TO DO.
Quote the entries verbatim from their first line up to and including the line that contains "#### Example - specify headerTemplate".

MATERIALS PROVIDED.
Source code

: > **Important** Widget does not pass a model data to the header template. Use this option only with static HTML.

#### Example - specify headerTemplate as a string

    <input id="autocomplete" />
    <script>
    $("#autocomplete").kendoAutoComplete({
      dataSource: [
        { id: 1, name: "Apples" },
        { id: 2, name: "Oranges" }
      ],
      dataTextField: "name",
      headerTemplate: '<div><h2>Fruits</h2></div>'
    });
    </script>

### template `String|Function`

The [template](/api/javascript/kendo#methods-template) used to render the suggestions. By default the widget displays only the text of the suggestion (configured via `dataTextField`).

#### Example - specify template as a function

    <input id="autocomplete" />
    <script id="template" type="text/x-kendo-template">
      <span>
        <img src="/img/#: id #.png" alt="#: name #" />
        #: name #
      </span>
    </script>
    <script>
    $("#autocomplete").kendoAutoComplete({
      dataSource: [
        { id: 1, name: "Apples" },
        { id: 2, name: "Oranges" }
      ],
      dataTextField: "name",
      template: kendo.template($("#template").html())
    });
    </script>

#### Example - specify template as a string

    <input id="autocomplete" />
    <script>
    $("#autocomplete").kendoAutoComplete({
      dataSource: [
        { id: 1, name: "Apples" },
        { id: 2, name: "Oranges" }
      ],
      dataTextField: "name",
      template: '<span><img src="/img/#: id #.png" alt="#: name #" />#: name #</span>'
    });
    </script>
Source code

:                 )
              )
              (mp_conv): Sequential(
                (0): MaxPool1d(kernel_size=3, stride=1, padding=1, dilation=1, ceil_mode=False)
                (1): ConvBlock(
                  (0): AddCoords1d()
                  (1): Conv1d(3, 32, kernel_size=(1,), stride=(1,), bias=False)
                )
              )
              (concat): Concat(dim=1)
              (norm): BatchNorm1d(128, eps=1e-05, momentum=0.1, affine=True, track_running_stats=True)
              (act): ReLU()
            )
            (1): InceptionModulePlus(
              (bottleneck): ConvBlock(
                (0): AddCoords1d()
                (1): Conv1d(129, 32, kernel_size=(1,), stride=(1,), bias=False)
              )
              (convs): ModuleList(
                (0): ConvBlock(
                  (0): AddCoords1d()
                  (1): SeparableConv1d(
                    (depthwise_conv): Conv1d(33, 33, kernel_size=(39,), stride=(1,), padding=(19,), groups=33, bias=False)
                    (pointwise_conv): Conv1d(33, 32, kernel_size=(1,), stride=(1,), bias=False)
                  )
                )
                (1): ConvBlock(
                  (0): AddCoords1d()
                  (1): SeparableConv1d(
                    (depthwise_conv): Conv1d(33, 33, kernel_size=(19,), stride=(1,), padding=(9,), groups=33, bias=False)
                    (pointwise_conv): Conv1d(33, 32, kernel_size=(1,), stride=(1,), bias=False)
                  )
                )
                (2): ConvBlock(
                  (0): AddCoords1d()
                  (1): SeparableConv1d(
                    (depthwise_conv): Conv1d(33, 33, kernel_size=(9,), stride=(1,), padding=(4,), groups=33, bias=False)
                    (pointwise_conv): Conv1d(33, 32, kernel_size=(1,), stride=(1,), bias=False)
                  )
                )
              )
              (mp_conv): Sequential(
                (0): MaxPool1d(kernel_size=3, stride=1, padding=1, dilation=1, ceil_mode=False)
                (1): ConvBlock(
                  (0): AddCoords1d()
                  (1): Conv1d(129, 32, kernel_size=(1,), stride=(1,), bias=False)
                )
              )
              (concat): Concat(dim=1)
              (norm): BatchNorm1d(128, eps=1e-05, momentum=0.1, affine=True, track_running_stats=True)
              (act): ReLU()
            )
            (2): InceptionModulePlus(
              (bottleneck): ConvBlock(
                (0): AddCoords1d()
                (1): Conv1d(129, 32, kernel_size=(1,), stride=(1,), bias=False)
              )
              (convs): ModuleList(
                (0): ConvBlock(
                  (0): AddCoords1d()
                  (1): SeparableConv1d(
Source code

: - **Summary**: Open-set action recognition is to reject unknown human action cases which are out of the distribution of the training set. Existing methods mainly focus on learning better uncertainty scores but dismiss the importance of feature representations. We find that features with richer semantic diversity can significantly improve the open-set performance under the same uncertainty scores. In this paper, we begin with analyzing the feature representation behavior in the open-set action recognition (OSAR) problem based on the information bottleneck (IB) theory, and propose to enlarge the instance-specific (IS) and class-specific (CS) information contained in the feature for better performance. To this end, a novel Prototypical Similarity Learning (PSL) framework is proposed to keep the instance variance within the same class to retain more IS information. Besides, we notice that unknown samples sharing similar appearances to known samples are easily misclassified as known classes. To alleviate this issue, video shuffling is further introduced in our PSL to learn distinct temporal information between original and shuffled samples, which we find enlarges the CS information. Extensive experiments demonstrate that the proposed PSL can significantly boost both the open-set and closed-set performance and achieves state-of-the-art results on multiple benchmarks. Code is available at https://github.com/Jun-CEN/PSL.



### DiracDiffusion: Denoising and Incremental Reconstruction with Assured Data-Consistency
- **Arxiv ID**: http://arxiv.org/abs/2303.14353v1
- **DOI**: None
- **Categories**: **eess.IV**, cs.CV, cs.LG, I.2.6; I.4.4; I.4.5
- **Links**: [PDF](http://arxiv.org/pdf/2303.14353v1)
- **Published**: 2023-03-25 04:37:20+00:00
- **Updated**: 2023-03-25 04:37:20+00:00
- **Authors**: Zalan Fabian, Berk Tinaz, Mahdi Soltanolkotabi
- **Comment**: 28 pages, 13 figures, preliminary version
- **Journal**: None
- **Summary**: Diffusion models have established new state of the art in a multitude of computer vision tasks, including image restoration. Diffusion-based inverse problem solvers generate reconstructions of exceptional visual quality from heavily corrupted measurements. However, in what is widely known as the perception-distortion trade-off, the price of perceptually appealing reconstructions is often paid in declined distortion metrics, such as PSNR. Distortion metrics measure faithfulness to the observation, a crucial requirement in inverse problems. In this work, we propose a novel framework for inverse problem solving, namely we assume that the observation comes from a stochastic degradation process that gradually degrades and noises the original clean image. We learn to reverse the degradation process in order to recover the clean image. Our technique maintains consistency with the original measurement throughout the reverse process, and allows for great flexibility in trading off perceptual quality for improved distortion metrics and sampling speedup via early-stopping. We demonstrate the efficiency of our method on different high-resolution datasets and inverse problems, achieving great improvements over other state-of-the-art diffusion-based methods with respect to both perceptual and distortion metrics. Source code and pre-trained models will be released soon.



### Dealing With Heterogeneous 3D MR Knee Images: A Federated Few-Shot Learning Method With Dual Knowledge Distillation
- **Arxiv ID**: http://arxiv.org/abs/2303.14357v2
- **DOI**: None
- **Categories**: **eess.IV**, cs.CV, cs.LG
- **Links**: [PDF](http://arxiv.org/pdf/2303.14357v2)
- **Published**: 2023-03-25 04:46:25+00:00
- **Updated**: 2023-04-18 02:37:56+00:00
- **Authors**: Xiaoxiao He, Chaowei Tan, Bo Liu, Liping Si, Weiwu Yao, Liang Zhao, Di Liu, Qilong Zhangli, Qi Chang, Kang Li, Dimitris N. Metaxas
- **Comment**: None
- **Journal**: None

YOUR RESPONSE.
Source code

: > **Important** Widget does not pass a model data to the header template. Use this option only with static HTML.

#### Example - specify headerTemplate as a string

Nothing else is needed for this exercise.